Data provided START

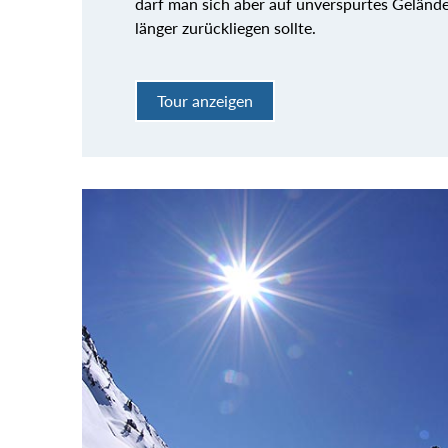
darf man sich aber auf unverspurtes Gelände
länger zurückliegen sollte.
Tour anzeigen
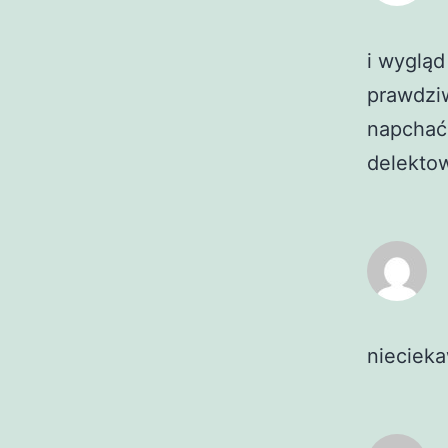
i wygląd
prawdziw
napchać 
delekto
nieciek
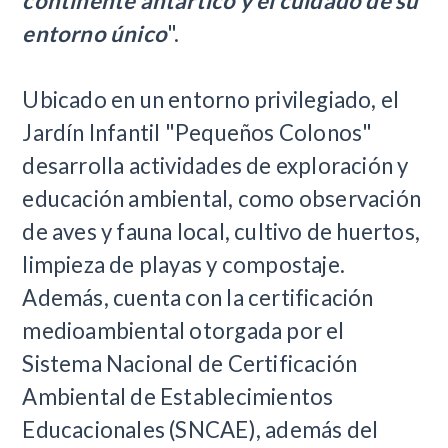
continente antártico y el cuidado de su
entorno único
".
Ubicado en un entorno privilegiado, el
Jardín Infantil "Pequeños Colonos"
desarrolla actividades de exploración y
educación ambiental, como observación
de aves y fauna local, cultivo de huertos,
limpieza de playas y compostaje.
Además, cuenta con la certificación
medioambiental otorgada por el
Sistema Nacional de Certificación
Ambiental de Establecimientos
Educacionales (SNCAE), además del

Data provided END

■ What needs to be done: Quote the lines above word for word, omitting the pictures.

■ Solution:
darf man sich aber auf unverspurtes Gelände
länger zurückliegen sollte.
Tour anzeigen
i wygląd
prawdziw
napchać 
delekto
nieciek
continente antártico y el cuidado de su
entorno único
".
Ubicado en un entorno privilegiado, el
Jardín Infantil "Pequeños Colonos"
desarrolla actividades de exploración y
educación ambiental, como observación
de aves y fauna local, cultivo de huertos,
limpieza de playas y compostaje.
Además, cuenta con la certificación
medioambiental otorgada por el
Sistema Nacional de Certificación
Ambiental de Establecimientos
Educacionales (SNCAE), además del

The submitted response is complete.